Now, he’s not alone in his views on the standard of beer in the UK, but there’s a way to go about discussing it, and it’s not to pontificate. Regarding the ‘peasants’ comment, that’s another matter altogether. We modern beer drinkers regard ourselves as broadly progressive (at least those in my bubble do), having no truck with discriminatory views or behaviour. However, we’re less open to discussing or even acknowledging the fact that we’re active participants in the very gentrification that has pushed the ‘peasants’ to the periphery. With changing demographics, local pubs being rebranded as ‘craft beer’ bars and low supermarket prices, it’s not surprising that the pubs I drink in are patronised by a narrow social strata. That doesn’t mean that when someone who has lived in the area for 50 years decides to pop in and ‘see what they’ve done with the old place’ they should be made to feel unwelcome. Where is their ‘third space’? I’m not innocent here, and have had to work on my own supercilious views; I used to regard anyone ordering a San Miguel from Ryan’s Bar in Stoke Newington with derision given the presence of a permanent Kernel tap. Luckily I came to the belated realisation that I was being a dick, and I don’t want to be a dick.

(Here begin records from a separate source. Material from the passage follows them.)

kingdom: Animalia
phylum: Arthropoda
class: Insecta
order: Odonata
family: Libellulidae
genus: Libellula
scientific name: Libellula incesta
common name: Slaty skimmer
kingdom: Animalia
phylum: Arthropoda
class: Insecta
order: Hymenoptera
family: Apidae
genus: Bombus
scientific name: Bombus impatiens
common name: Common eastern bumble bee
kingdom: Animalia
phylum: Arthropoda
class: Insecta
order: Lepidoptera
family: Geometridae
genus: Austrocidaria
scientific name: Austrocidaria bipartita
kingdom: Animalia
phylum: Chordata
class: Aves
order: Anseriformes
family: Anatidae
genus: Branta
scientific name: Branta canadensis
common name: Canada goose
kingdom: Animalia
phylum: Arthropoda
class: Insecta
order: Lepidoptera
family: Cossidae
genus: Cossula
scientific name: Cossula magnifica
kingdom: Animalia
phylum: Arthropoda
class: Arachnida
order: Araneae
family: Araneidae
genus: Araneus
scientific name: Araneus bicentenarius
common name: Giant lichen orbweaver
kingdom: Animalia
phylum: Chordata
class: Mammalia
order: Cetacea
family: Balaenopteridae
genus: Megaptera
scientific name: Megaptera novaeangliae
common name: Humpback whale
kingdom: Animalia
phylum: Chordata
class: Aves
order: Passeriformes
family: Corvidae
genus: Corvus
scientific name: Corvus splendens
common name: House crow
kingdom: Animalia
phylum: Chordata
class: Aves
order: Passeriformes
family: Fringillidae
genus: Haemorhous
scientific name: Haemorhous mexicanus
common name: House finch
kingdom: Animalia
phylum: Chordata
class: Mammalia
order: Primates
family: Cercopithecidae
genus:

Beer people are good people, right? Em, well…
If the bartender intended ‘peasant’ to denote someone who is ‘backward thinking’, that’s bad enough. However, the thought that someone in the (my) ‘beer community’ harbours such views about those of a lower socioeconomic status actually makes me feel queasy. I’m not one for vendettas so I’m not naming the pub, but I won’t be going back until I know this particular member of staff has moved on, and frankly he can thrust his Cicerone study guide where the sun doesn’t shine.